> [Instructions]
[A] Answer these questions about the thread on DMDAVecGetArrayF90, one answer per line:
(i) In the interface, how is d1 declared?
(ii) What does the reply say about where the indices of u, v and w begin?
(iii) Why was the job size reduced?
[B] Carry on the thread on DMDAVecGetArrayF90 from the point where the text stops.

> [Text block]
Hmm,

      Interface DMDAVecGetArrayF90
        Subroutine DMDAVecGetArrayF903(da1, v,d1,ierr)
          USE_DM_HIDE
          DM_HIDE da1
          VEC_HIDE v
          PetscScalar,pointer :: d1(:,:,:)
          PetscErrorCode ierr
        End Subroutine

   So the d1 is a F90 POINTER. But your subroutine seems to be treating it as a 
“plain old Fortran array”?
real(8), intent(inout) :: u(:,:,:),v(:,:,:),w(:,:,:)

   Note also that the beginning and end indices of the u,v,w, are different for 
each process see for example 
http://www.mcs.anl.gov/petsc/petsc-3.4/src/dm/examples/tutorials/ex11f90.F  
(and they do not start at 1). This is how to get the loop bounds.


  Barry 

On Apr 18, 2014, at 10:58 AM, TAY wee-beng <[email protected]> wrote:

> Hi,
> 
> I tried to pinpoint the problem. I reduced my job size and hence I can run on 
> 1 processor. Tried using valgrind but perhaps I'm using the optimized 
> version, it didn't catch the error, besides saying "Segmentation fault (core 
> dumped)"
> 
> However, by re-writing my code, I found out a few things:
> 
> 1. if I write my code this way:
> 
> call DMDAVecGetArrayF90(da_u,u_local,u_array,ierr)
> 
> call DMDAVecGetArrayF90(da_v,v_local,v_array,ierr)
> 
> call DMDAVecGetArrayF90(da_w,w_local,w_array,ierr)
> 
> u_array = ....
> 
> v_array = ....
> 
> w_array = ....
> 
> call DMDAVecRestoreArrayF90(da_w,w_local,w_array,ierr)

> [Source data]
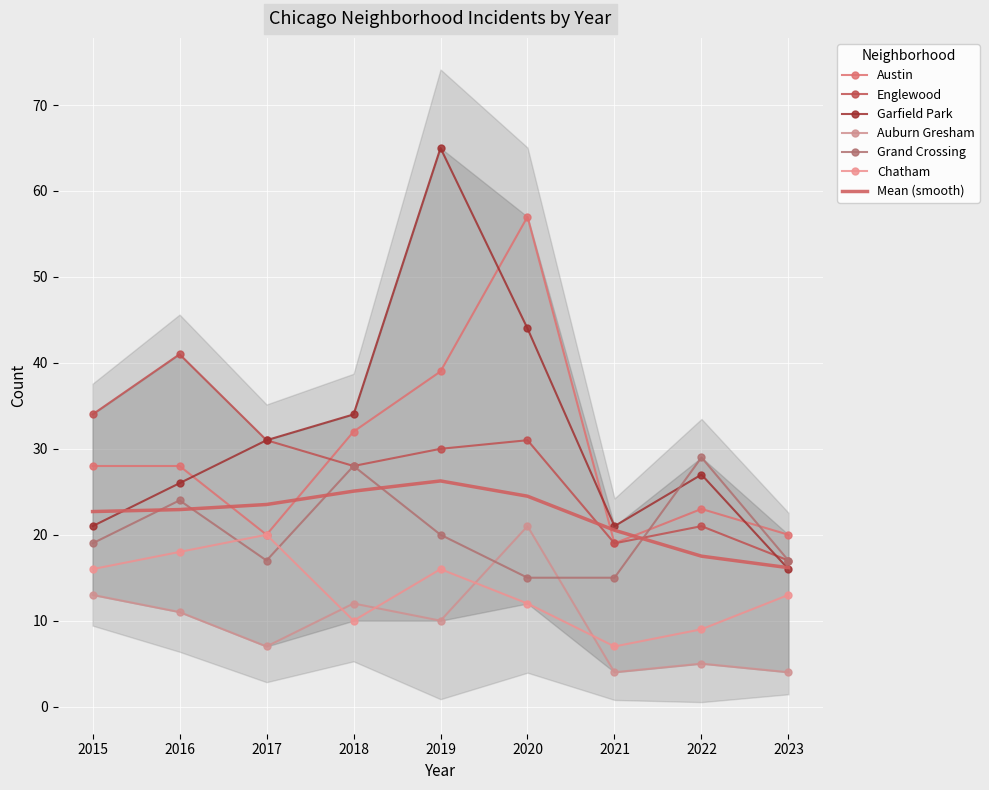

What is the smallest value displayed?

4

> [Answers by item number]
[A]
(i) As PetscScalar,pointer :: d1(:,:,:), an F90 pointer.
(ii) They differ for each process and do not start at 1.
(iii) So the job could run on 1 processor.

[B]
> 
> call DMDAVecRestoreArrayF90(da_v,v_local,v_array,ierr)
> 
> call DMDAVecRestoreArrayF90(da_u,u_local,u_array,ierr)
> 
> The code runs fine.
> 
> 2. if I write my code this way:
> 
> call DMDAVecGetArrayF90(da_u,u_local,u_array,ierr)
> 
> call DMDAVecGetArrayF90(da_v,v_local,v_array,ierr)
> 
> call DMDAVecGetArrayF90(da_w,w_local,w_array,ierr)
> 
> call uvw_array_change(u_array,v_array,w_array) -> this subroutine does the 
> same modification as the above.
> 
> call DMDAVecRestoreArrayF90(da_w,w_local,w_array,ierr)
> 
> call DMDAVecRestoreArrayF90(da_v,v_local,v_array,ierr)
> 
> call DMDAVecRestoreArrayF90(da_u,u_local,u_array,ierr) -> error
> 
> where the subroutine is:
> 
> subroutine uvw_array_change(u,v,w)
> 
> real(8), intent(inout) :: u(:,:,:),v(:,:,:),w(:,:,:)
> 
> u ...
> v...
> w ...
> 
> end subroutine uvw_array_change.
> 
> The above will give an error at :
> 
> call DMDAVecRestoreArrayF90(da_u,u_local,u_array,ierr)
> 
> 3. Same as above, except I change the order of the last 3 lines to:
> 
> call DMDAVecRestoreArrayF90(da_u,u_local,u_array,ierr)
> 
> call DMDAVecRestoreArrayF90(da_v,v_local,v_array,ierr)
> 
> call DMDAVecRestoreArrayF90(da_w,w_local,w_array,ierr)
> 
> So they are now in reversed order. Now it works.
> 
> 4. Same as 2 or 3, except the subroutine is changed to :
> 
> subroutine uvw_array_change(u,v,w)
> 
> real(8), intent(inout) :: 
> u(start_indices(1):end_indices(1),start_indices(2):end_indices(2),start_indices(3):end_indices(3))
> 
> real(8), intent(inout) :: 
> v(start_indices(1):end_indices(1),start_indices(2):end_indices(2),start_indices(3):end_indices(3))
> 
> real(8), intent(inout) :: 
> w(start_indices(1):end_indices(1),start_indices(2):end_indices(2),start_indices(3):end_indices(3))
> 
> u ...
> v...
> w ...
> 
> end subroutine uvw_array_change.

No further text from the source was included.